You may or may not know that we were just dragged through the ringer by what I am guessing is now Hurricane Dennis. Not sure how much of the constant rain that explains, but it has been constant and powerful.

Anyhow, after we destroyed one of the shanties we are rebuilding as a house, we left behind a really tall cinder block wall that was a retaining wall for the hillside on which this “house” had been built. It had to be at least 25 feet tall. We stripped it down so that there was nothing left but this back wall and the floor of the house. Then we started clearing and rebuilding. Late Wed. night the worst of the rains were upon us, fierce downpours, winds and lightning. While we were huddled in Melvin Jones (school), the retaining wall at the work site gave way and a landslide of thousands of pounds of wet dirt and cinder blocks smothered the entire work site, and a few days of our own work was lost.

When the family of the house woke up in the morning, they found the wreckage as did our work site crew when they arrived on site to work yesterday. It was day 3 of work for us. The mother of the house took Courtney’s hand and walked her up and over the mud pile to the highest point and told her that this was where her bed was, and, right next to it, the bed of her daughter. She explained while holding her head that had we not been building her house and had we not started exactly when we did, they would have been lying in those beds under the mud and rubble at that very moment.
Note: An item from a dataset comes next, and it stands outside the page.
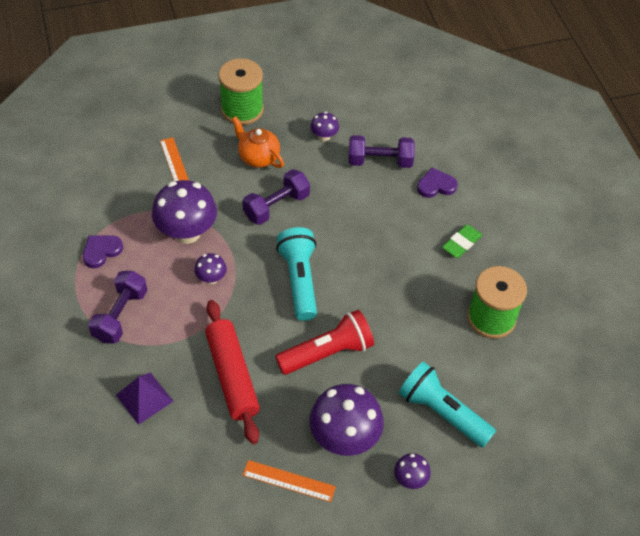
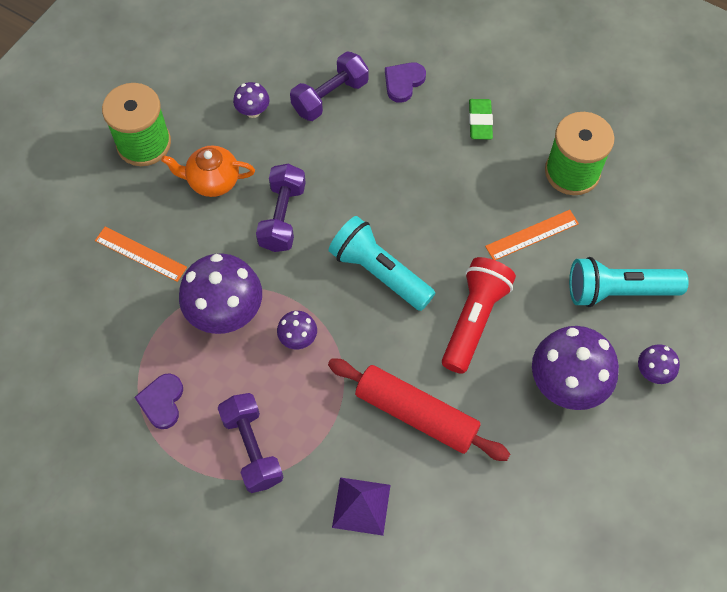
camera: 40 degrees left, 10 degrees up
orange ruler [243,460,336,502] -> orange ruler moved to [485,210,579,260]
People kept saying that VISIONS saved lives this week, although fate and serendipity could obviously take the credit just as well if not better. Nevertheless, it was a deeply moving thing to experience, and no matter how one might try to explain it, I think that despite the luck and chance in this particular case, the indisputable truth is that we are building houses that will withstand the next storm and the storm after that, and that the work we are doing isn’t leaving things like this, things like people’s lives, up to chance.